Sex Differences in Hippocampal Immediate-Early Gene Expression Following Context Fear Conditioning

Grace Feucht, “Sex Differences in Hippocampal Immediate-Early Gene Expression Following Context Fear Conditioning”
Mentor: James Moyer, Psychology

Women are twice as likely to suffer from posttraumatic stress disorder (PTSD) than males (Richards & Van Neil, 2017). PTSD can be modeled in the lab using Pavlovian fear conditioning. The paradigm used for this experiment is context fear conditioning, in which rodents learn to associate an environment with an aversive stimulus (foot shock). Some studies have shown sex differences in context fear learning (e.g., Maren et al., 1994). However, other work did not observe sex differences in short-term acquisition, instead observed sex differences in molecular mechanisms that may underlie differences in later retrieval of fear learning (Gresack et al., 2009). We used context fear conditioning in male and female rats to investigate how fear learning changes immediate early gene (IEG) expression. IEGs are activity markers that are evoked by environmental stimuli. We measured IEG expression in two brain regions that are important for context fear learning, the dorsal and ventral hippocampus. Context fear conditioning involves rats being placed in a conditioning chamber where they receive footshocks. Rats learn to associate the context with the footshocks, and this can be measured by freezing behavior. A day later, rats are placed in the same chamber but without footshocks and freezing behavior is measured. An hour later, their brains are removed and processed for protein analysis. Western blots are used to quantify the amount of IEG expression in the dorsal and ventral hippocampus. Initial behavioral results indicate that there are no sex differences in retrieval of context fear memories. Any observed sex differences in IEG expression in the hippocampi following memory retrieval, would suggest that the molecular mechanisms may differ between males and females even following comparable retrieval of context fear memories. Understanding sex differences in molecular mechanisms of fear learning may explain why females are more susceptible to PTSD.

Comments

  1. Hello, Grace! Thank you for participating in undergraduate research! It can help you focus your career path. Your poster looks good visually, and I am unaware if they provided a standard poster blank to use. I hope not. I get what you did, and I was excited to see “nice actual use of ‘pre-sequencing era’ molecular tools in behavioral research.” You will improve with experience. I suggest the following
    ** The title in the program and the poster title differ. This makes searching potentially problematic and should be fixed. Choose one.
    ** Investigate the grammatical correctness of comma use. In the introduction, first two paragraphs, unnecessary commas distract the reader. To assess, read it aloud with an “extended” pause wherever you have a comma. Ask if it sounds right, or funny. If funny, get rid of it.
    ** Figures are clean looking and have error bars, but the independent variables are undefined. Some can be deduced from other text, but what are “BL” and “TI1, TI2, TI3”? Are these trial numbers (line graph) or time between stimuli (scatterplot)? The X-axes all need title labels.
    ** Results: There is no actual discussion of what the figures mean. Only one paired data set shows what appears to be a difference between males and females, but this is not addressed anywhere. Pseudo-conditioned females clearly showed desensitization, and you could make a point, with sound statistics, [note comma use to stress phrase] that special forces units in the military could produce “fearless” agents by using women soldiers conditioned in that manner.
    ** Abbreviations: define on first use (better), or in the “definition box” – DH was not though of course we could figure it out.
    ** Conclusions: “Comparable” gives no information. “Indistinguishable”, “the same”, etc. say something directional. Similar to issues you might see with “change” as opposed to “increase” or “decrease” etc.

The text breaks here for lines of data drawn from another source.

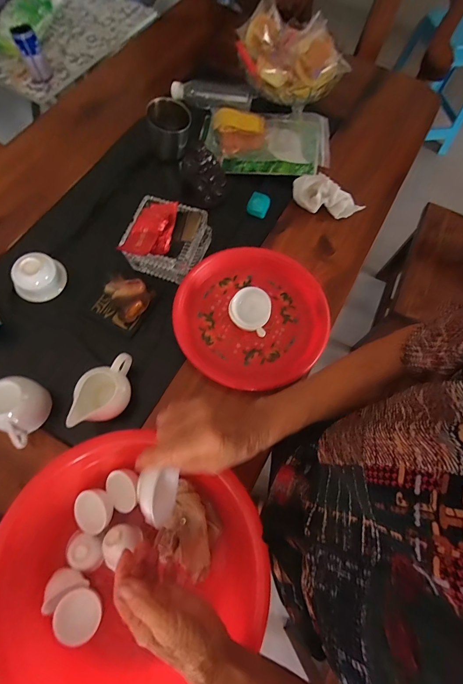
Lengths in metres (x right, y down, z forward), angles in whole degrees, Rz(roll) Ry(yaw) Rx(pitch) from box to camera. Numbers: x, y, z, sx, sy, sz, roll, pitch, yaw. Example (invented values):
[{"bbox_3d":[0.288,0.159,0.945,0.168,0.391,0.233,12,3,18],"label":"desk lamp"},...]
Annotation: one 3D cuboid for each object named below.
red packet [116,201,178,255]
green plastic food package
[{"bbox_3d":[-0.133,-0.193,0.567,0.068,0.020,0.123,20,69,5],"label":"red packet"},{"bbox_3d":[0.071,-0.439,0.715,0.271,0.038,0.184,8,69,0],"label":"green plastic food package"}]

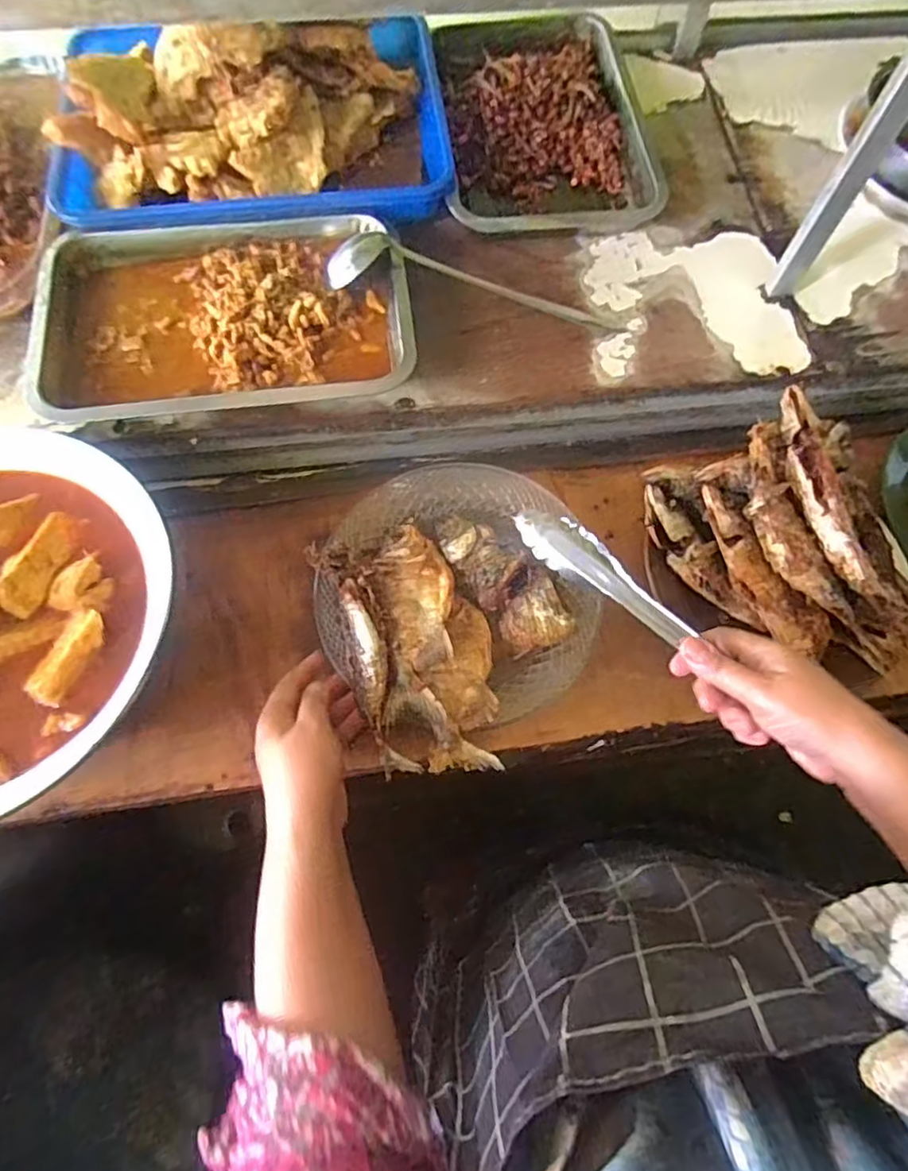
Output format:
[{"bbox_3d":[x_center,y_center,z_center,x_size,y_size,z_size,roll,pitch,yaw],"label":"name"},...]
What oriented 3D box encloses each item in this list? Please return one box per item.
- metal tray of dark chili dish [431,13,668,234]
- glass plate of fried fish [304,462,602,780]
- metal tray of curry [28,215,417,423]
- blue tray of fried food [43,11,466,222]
[{"bbox_3d":[0.086,-0.471,0.637,0.196,0.048,0.293,-5,70,-3],"label":"metal tray of dark chili dish"},{"bbox_3d":[0.001,0.011,0.487,0.203,0.046,0.244,-11,70,-5],"label":"glass plate of fried fish"},{"bbox_3d":[-0.192,-0.229,0.542,0.304,0.038,0.203,-11,70,-5],"label":"metal tray of curry"},{"bbox_3d":[-0.188,-0.437,0.585,0.354,0.088,0.225,-7,70,-3],"label":"blue tray of fried food"}]

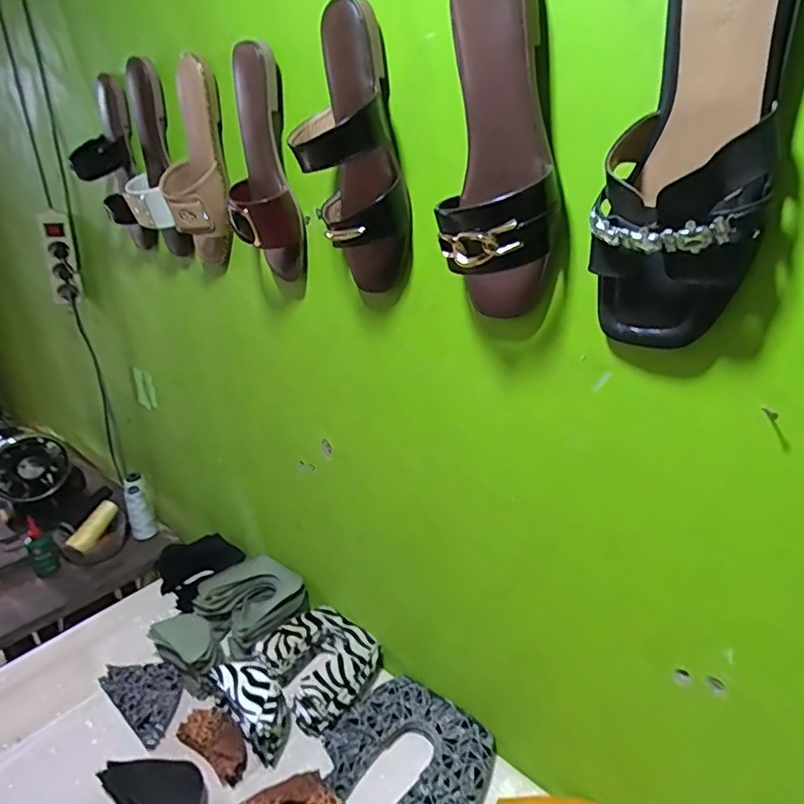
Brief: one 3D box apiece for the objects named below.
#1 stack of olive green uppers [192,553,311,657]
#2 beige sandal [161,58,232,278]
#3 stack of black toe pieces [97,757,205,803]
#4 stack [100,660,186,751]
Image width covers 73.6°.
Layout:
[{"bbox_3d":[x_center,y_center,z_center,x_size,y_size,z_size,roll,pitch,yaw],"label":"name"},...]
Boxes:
[{"bbox_3d":[-0.241,0.325,0.869,0.162,0.061,0.138,15,29,34],"label":"stack of olive green uppers"},{"bbox_3d":[-0.262,-0.286,0.674,0.077,0.228,0.093,-10,25,-18],"label":"beige sandal"},{"bbox_3d":[-0.273,0.449,0.613,0.146,0.032,0.073,15,28,33],"label":"stack of black toe pieces"},{"bbox_3d":[-0.353,0.402,0.748,0.149,0.022,0.080,18,30,38],"label":"stack"}]

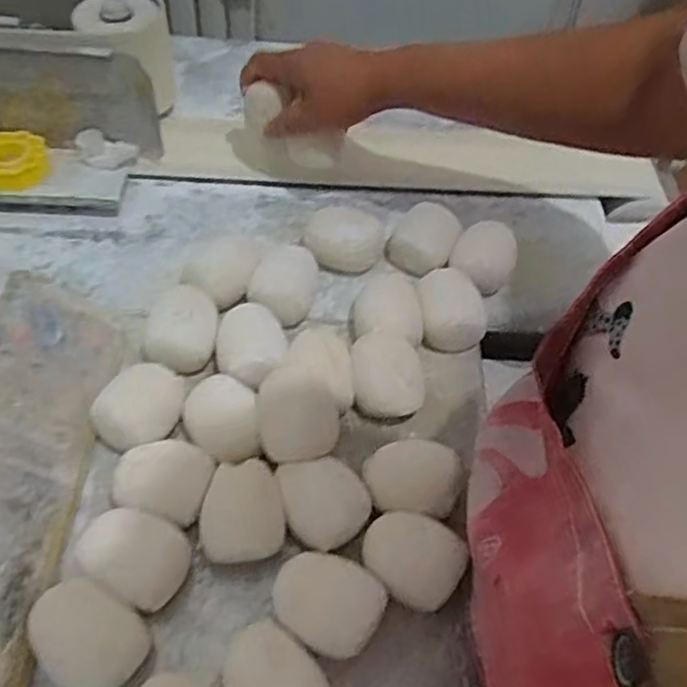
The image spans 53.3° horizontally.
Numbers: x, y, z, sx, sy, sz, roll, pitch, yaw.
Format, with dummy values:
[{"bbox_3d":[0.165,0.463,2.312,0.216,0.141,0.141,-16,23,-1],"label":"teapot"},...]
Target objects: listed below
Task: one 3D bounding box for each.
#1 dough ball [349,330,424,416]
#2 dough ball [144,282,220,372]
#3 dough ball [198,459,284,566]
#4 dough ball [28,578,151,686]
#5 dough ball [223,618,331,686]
[{"bbox_3d":[0.031,0.026,0.509,0.052,0.037,0.063,1,56,-5],"label":"dough ball"},{"bbox_3d":[-0.121,-0.010,0.516,0.052,0.044,0.062,-3,56,-8],"label":"dough ball"},{"bbox_3d":[-0.065,0.112,0.443,0.050,0.042,0.059,-3,56,-8],"label":"dough ball"},{"bbox_3d":[-0.148,0.172,0.397,0.065,0.034,0.049,32,59,15],"label":"dough ball"},{"bbox_3d":[-0.040,0.195,0.392,0.050,0.029,0.061,-31,64,-24],"label":"dough ball"}]

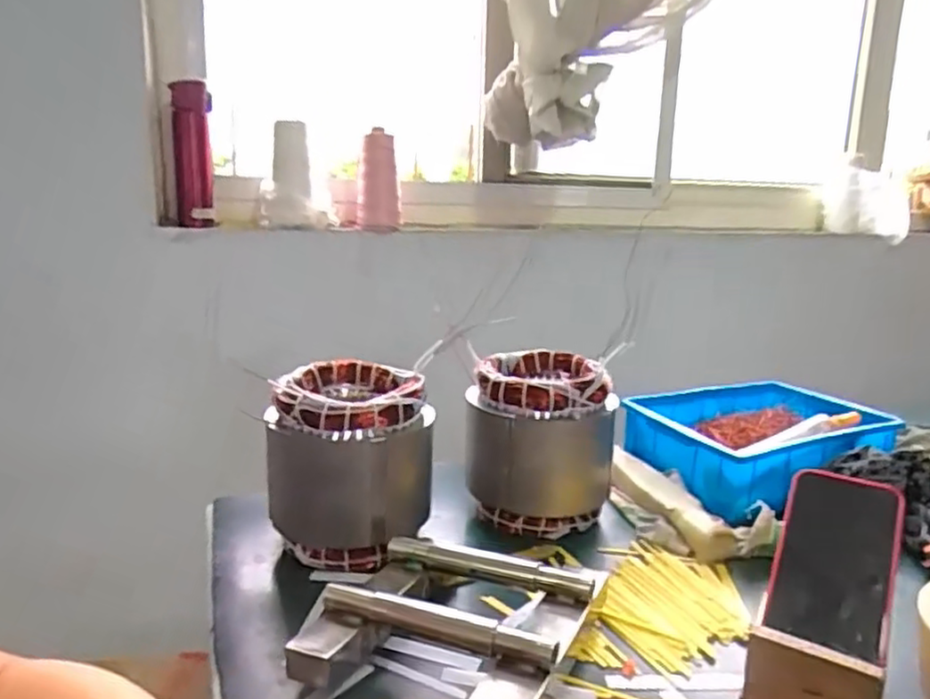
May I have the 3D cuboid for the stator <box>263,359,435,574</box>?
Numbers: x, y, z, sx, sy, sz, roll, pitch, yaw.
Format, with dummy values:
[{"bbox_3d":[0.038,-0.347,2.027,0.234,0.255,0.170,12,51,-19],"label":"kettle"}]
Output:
[{"bbox_3d":[-0.103,0.112,0.671,0.137,0.170,0.127,2,14,2],"label":"stator"}]

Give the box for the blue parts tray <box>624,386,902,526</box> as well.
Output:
[{"bbox_3d":[0.363,0.117,0.846,0.287,0.084,0.232,-5,15,-24],"label":"blue parts tray"}]

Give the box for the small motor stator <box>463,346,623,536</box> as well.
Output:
[{"bbox_3d":[0.079,0.097,0.740,0.151,0.163,0.134,3,14,6],"label":"small motor stator"}]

    Overall a good job visually and close with more attention to detail.

  2. Overall, I think this was a great presentation. Having no background in Psychology, I was able to follow along and understand your presentation-It was accessible and easy to follow along. I appreciated the Definition box, too. I think the poster was well organized and had a great ratio of text, graphs, info, etc.

    In your conclusion, you can be more specific. Saying “Trace fear conditioning is comparable…” is very broad, and I wasn’t sure what you were trying to convey. Other than that, I think it was very well put together!